Colorado groups on IRS ‘targeting’ list

Colorado groups on IRS ‘targeting’ list

A handful of Colorado-based conservative organizations that sought tax-exempt status from the IRS are on the recently disclosed list of groups that were hit with additional scrutiny in the application process. In 2013, the IRS admitted and apologized for delaying the applications for tax-exempt status to groups with “tea party” or “patriot” in the group name.

A group called “TBD Colorado” is also on the list. Complete Colorado has not confirmed at the moment that the group is the same as the “To Be Determined Colorado” initiative launched by Governor Hickenlooper.

Among the list:

  • Citizen Awareness Project
  • Clear Information Colorado
  • Coalition for a Conservative Majority Colorado Springs
  • Coalition for a Conservative Majority Denver Chapter
  • Colorado Women’s Alliance
  • Common Sense Colorado
  • Northwest Colorado Alliance, Inc.
  • Tea Party Patriots, Denver
  • TBD Colorado
  • The TABOR Committee

All of the groups appear to have a conservative or right-of-center leaning with the exception of  TBD Colorado, if that group is indeed the non-profit arm of the Governor’s effort “to find solutions to the difficult problems facing the state.”

The list was created as a result of a class action lawsuit against the IRS. According to the Washington Times, which broke the story on Sunday:

The tax agency filed the list last month as part of a court case after a series of federal judges, fed up with what they said was the agency’s stonewalling, ordered it to get a move on. The case is a class-action lawsuit, so the list of names is critical to knowing the scope of those who would have a claim against the IRS.

Complete Colorado reported in May of 2013 that The TABOR Committee felt as though it had received unnecessary and unfair questioning regarding the nature of their organizations.

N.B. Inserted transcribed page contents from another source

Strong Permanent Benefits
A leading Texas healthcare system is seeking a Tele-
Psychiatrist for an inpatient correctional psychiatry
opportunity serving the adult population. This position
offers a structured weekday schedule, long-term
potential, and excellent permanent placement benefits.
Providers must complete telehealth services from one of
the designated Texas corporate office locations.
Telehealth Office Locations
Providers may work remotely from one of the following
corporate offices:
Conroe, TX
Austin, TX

That group is on the list.*

“Certainly, we were damaged by this,” said Penn Pfiffner, Chairman of the TABOR Committee. “It’s very likely that we’ll be looking to recover the costs by the delay in responding to the extraordinary questions we got.”

Among the many questions asked in the letter to The TABOR Committee were such items as:

“…please provide each [board officer’s] names and addresses of each individual’s employer/business, the nature of their employment/business…”

“Please provide copies of agendas and/or descriptions of topics covered at each of the organization’s general meetings and events since inception.”

“Please submit copies of all publications and/or advertising materials that have been distributed or will be distributed.”

The list of 426 names does not include 40 other names of organizations that had already opted out of being a part of any class action suit. However, the list of 426 exceeds the original estimate from the IRS of 298 groups that were targeted.

Group list of extra scrutiny targets by IRS

*The 2013 report names the group as The Tabor Foundation. The TABOR Foundation is the (c)(3), and The TABOR Committee is the (c)(4) arm of the same group.

CORRECTION: The original publishing of this article listed Common Sense Colorado as an organization that would not be considered right-of-center or conservative. That is incorrect.